■ Task to complete ■
Every line containing the word "voor" is to be copied from the data below.

■ Task input ■

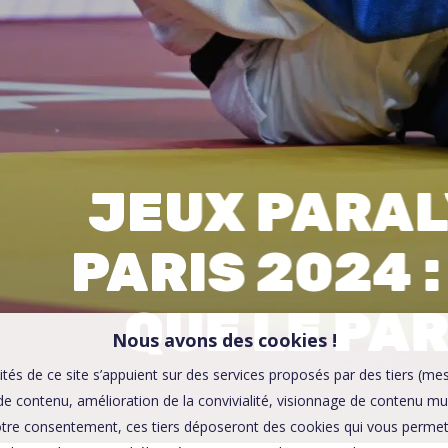
00:0
Affaires sensibles
JEUX PARA
PARIS 2024 :
QUE LE PA
Nous avons des cookies !
ités de ce site s’appuient sur des services proposés par des tiers (me
e contenu, amélioration de la convivialité, visionnage de contenu mu
tre consentement, ces tiers déposeront des cookies qui vous permett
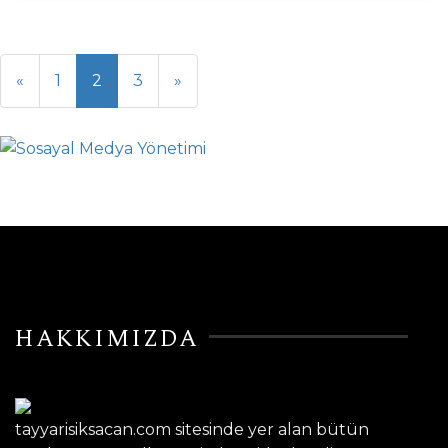
«
1
2
3
»
HAKKIMIZDA
tayyarisiksacan.com sitesinde yer alan bütün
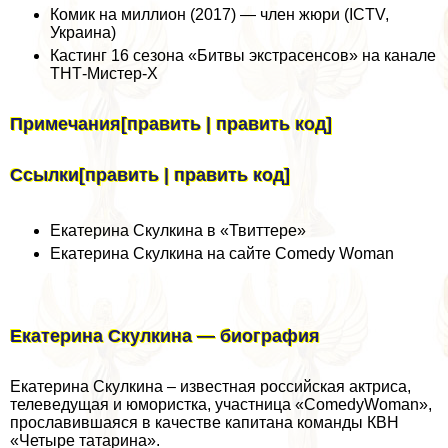
Комик на миллион (2017) — члeн жюри (ICTV,
Украина)
Кастинг 16 сезона «Битвы экстрасенсов» на канале
ТНТ-Мистер-Х
Примечания[править | править код]
Ссылки[править | править код]
Екатерина Скулкина в «Твиттере»
Екатерина Скулкина на сайте Comedy Woman
Екатерина Скулкина — биография
Екатерина Скулкина – известная российская актриса,
телеведущая и юмористка, участница «ComedyWoman»,
прославившаяся в качестве капитана комaнды КВН
«Четыре татарина».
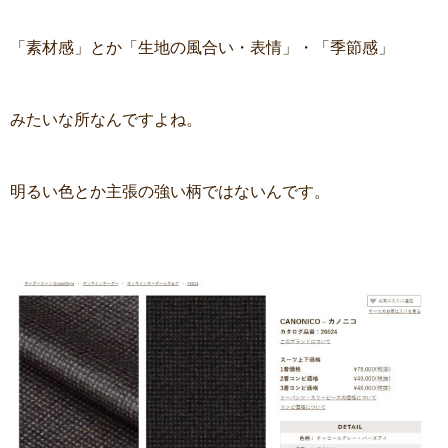
「素材感」とか「生地の風合い・表情」・「季節感」
みたいな所なんですよね。
明るい色とか主張の強い柄ではないんです。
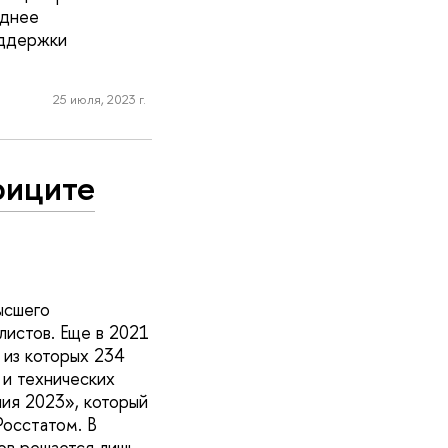
еднее
оддержки
25 июля, 2023 г.
фиците
ысшего
листов. Еще в 2021
 из которых 234
 и технических
ния 2023», который
осстатом. В
ов решается лишь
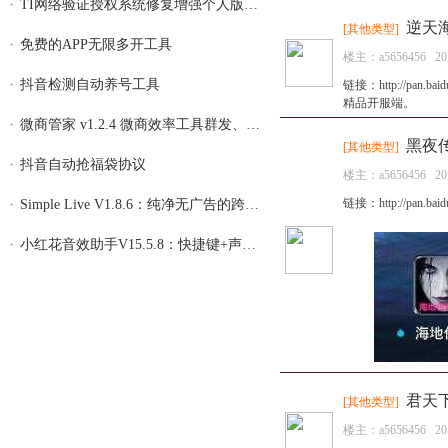
TI网络验证授权系统修复增强个人版 v4.26
逆天
[
其他类型
]
免费的APP无限多开工具
楼主：
a5656456
20
抖音检测自动养号工具
链接：http://pa
精品开服端。
微商管家 v1.2.4 微商效率工具群发、清粉，
黑夜
[
其他类型
]
抖音自动抢福袋协议
楼主：
a5656456
20
链接：http://pan.bai
Simple Live V1.8.6：纯净无广告的跨平台直
小红花音效助手V15.5.8：快捷键+声卡隔离，
君天
[
其他类型
]
楼主：
a5656456
20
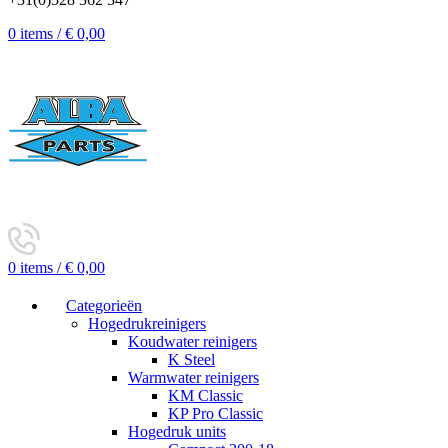
0
items
/
€
0,00
0
items
/
€
0,00
Categorieën
Hogedrukreinigers
Koudwater reinigers
K Steel
Warmwater reinigers
KM Classic
KP Pro Classic
Hogedruk units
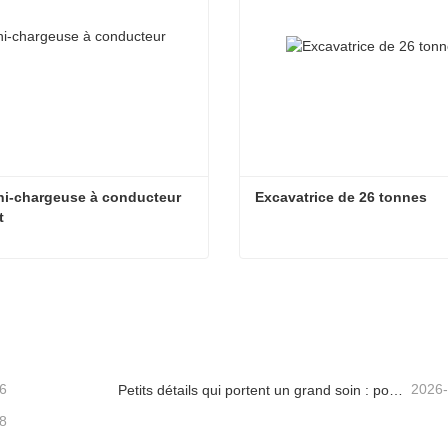
ni-chargeuse à conducteur 
Excavatrice de 26 tonnes
t
1 T Mini-chargeuse à conducteur debout
Excavatrice de 26 tonnes
cter maintenant
Contacter maintenant
6
2026
Petits détails qui portent un grand soin : porte-gobelet soudé sur mesure pour mini-pelles
8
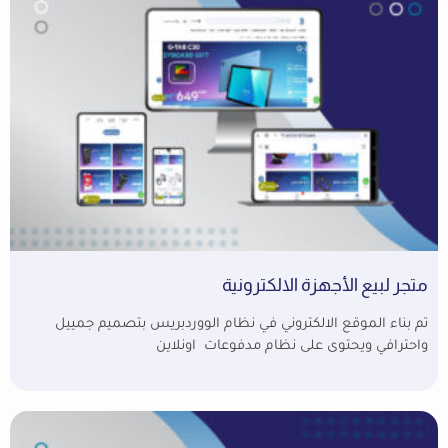
متجر لبيع الأجهزة الالكترونية
تم بناء الموقع الالكتروني في نظام الووردبريس بتصميم جمييل
واحترافي ويحتوى على نظام مدفوعات اونلاين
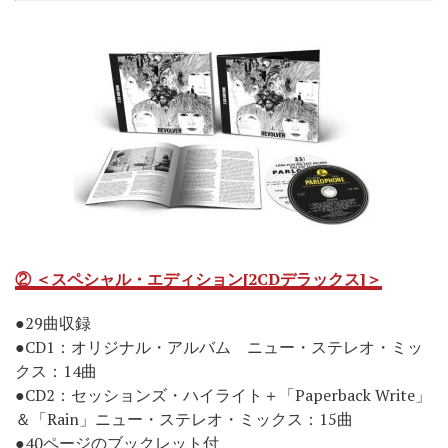
② ＜スペシャル・エディション[2CDデラックス]＞
●29曲収録
●CD1：オリジナル・アルバム ニュー・ステレオ・ミッ
クス：14曲
●CD2：セッションズ・ハイライト＋「Paperback Write」
＆「Rain」ニュー・ステレオ・ミックス：15曲
●40ページのブックレット付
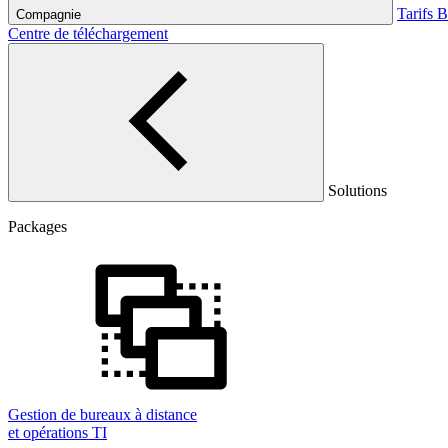
Tarifs
B
Compagnie
Centre de téléchargement
Solutions
Packages
Gestion de bureaux à distance
et opérations TI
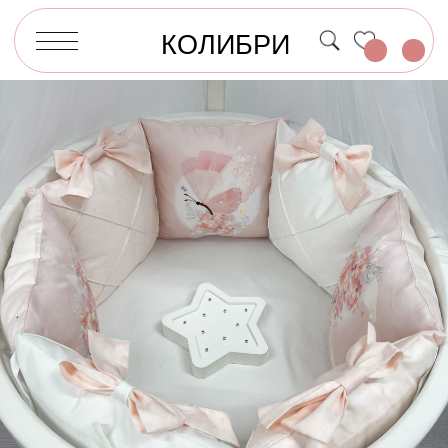
КОЛИБРИ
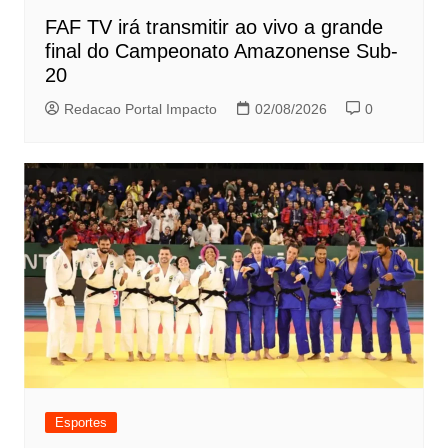
FAF TV irá transmitir ao vivo a grande
final do Campeonato Amazonense Sub-
20
Redacao Portal Impacto
02/08/2026
0
Esportes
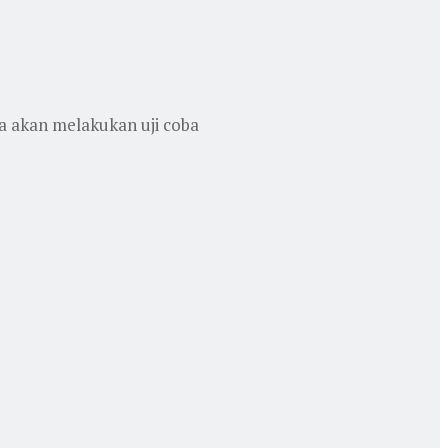
a akan melakukan uji coba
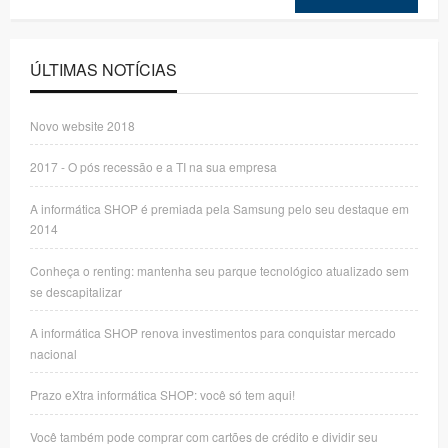
ÚLTIMAS NOTÍCIAS
Novo website 2018
2017 - O pós recessão e a TI na sua empresa
A informática SHOP é premiada pela Samsung pelo seu destaque em
2014
Conheça o renting: mantenha seu parque tecnológico atualizado sem
se descapitalizar
A informática SHOP renova investimentos para conquistar mercado
nacional
Prazo eXtra informática SHOP: você só tem aqui!
Você também pode comprar com cartões de crédito e dividir seu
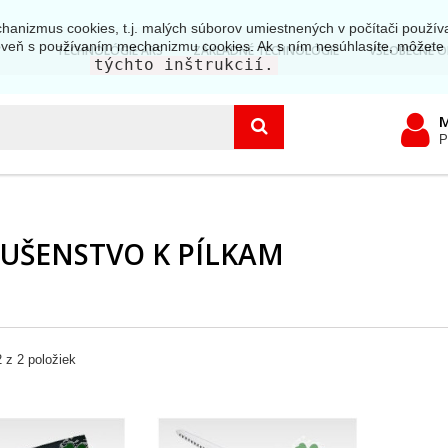
hanizmus cookies, t.j. malých súborov umiestnených v počítači používa
roveň s používaním mechanizmu cookies. Ak s ním nesúhlasíte, môžet
TECHNOLÓGIE ARS
ZÁKLADNÉ TECHNOLÓGIE
VŠEOBECNÉ 
týchto inštrukcií.
M
P
LUŠENSTVO K PÍLKAM
2 z 2 položiek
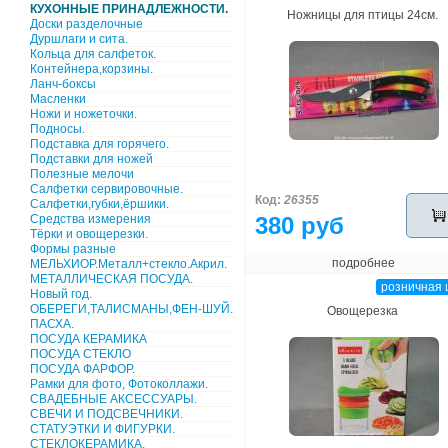
КУХОННЫЕ ПРИНАДЛЕЖНОСТИ.
Ножницы для птицы 24см.
Доски разделочные
Дуршлаги и сита.
Кольца для салфеток.
Контейнера,корзины.
Ланч-боксы
Масленки
Ножи и ножеточки.
Подносы.
Подставка для горячего.
Подставки для ножей
Полезные мелочи
Салфетки сервировочные.
Код:
26355
Салфетки,губки,ёршики.
Средства измерения
380 руб
Тёрки и овощерезки.
Формы разные
подробнее
МЕЛЬХИОР.Металл+стекло.Акрил.
МЕТАЛЛИЧЕСКАЯ ПОСУДА.
розничная 
Новый год.
ОБЕРЕГИ,ТАЛИСМАНЫ,ФЕН-ШУЙ.
Овощерезка
ПАСХА.
ПОСУДА КЕРАМИКА
ПОСУДА СТЕКЛО
ПОСУДА ФАРФОР.
Рамки для фото, Фотоколлажи.
СВАДЕБНЫЕ АКСЕССУАРЫ.
СВЕЧИ И ПОДСВЕЧНИКИ.
СТАТУЭТКИ И ФИГУРКИ.
СТЕКЛОКЕРАМИКА.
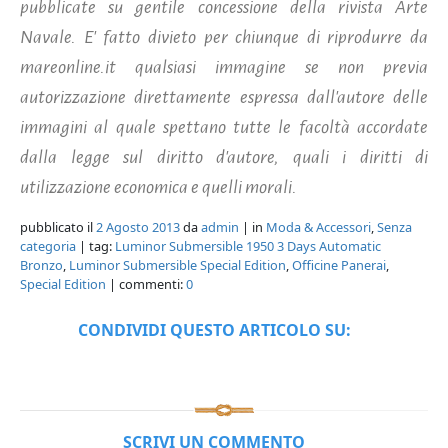
pubblicate su gentile concessione della rivista Arte
Navale. E' fatto divieto per chiunque di riprodurre da
mareonline.it qualsiasi immagine se non previa
autorizzazione direttamente espressa dall'autore delle
immagini al quale spettano tutte le facoltà accordate
dalla legge sul diritto d'autore, quali i diritti di
utilizzazione economica e quelli morali.
pubblicato il
2 Agosto 2013
da
admin
| in
Moda & Accessori
,
Senza
categoria
| tag:
Luminor Submersible 1950 3 Days Automatic
Bronzo
,
Luminor Submersible Special Edition
,
Officine Panerai
,
Special Edition
| commenti:
0
CONDIVIDI QUESTO ARTICOLO SU:
SCRIVI UN COMMENTO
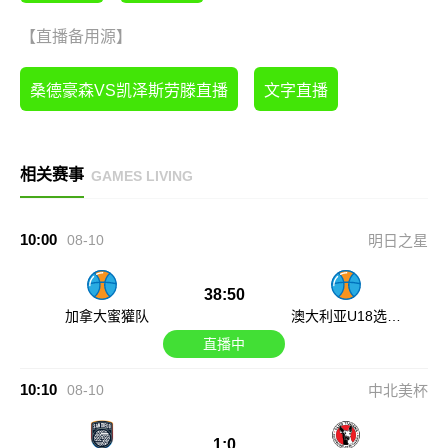
【直播备用源】
桑德豪森VS凯泽斯劳滕直播
文字直播
相关赛事
GAMES LIVING
10:00
08-10
明日之星
38:50
加拿大蜜獾队
澳大利亚U18选拔
队
直播中
10:10
08-10
中北美杯
1:0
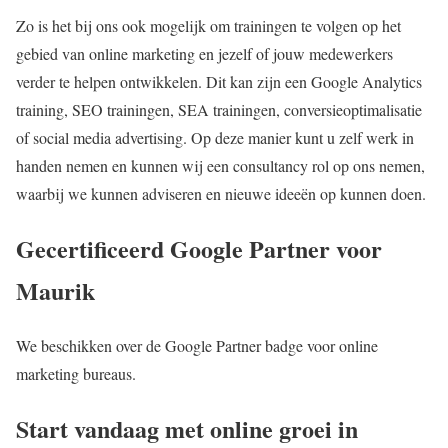
Zo is het bij ons ook mogelijk om trainingen te volgen op het
gebied van online marketing en jezelf of jouw medewerkers
verder te helpen ontwikkelen. Dit kan zijn een Google Analytics
training, SEO trainingen, SEA trainingen, conversieoptimalisatie
of social media advertising. Op deze manier kunt u zelf werk in
handen nemen en kunnen wij een consultancy rol op ons nemen,
waarbij we kunnen adviseren en nieuwe ideeën op kunnen doen.
Gecertificeerd Google Partner voor
Maurik
We beschikken over de Google Partner badge voor online
marketing bureaus.
Start vandaag met online groei in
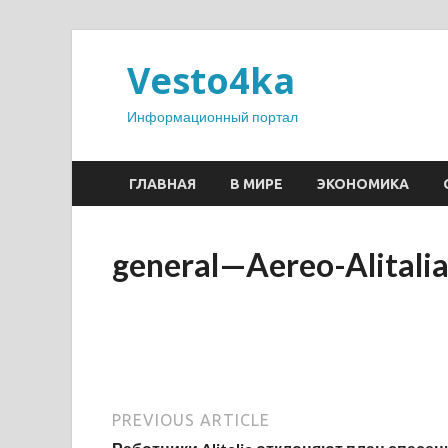
Vesto4ka
Информационный портал
ГЛАВНАЯ
В МИРЕ
ЭКОНОМИКА
general—Aereo-Alital
PREVIOUS ARTICLE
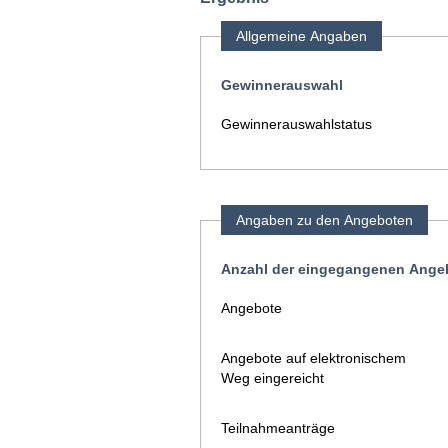
Allgemeine Angaben
Gewinnerauswahl
Gewinnerauswahlstatus
Angaben zu den Angeboten
Anzahl der eingegangenen Angeb
Angebote
Angebote auf elektronischem
Weg eingereicht
Teilnahmeanträge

■ Reply to the exercise ■
Gecertificeerd Google Partner voor
We beschikken over de Google Partner badge voor online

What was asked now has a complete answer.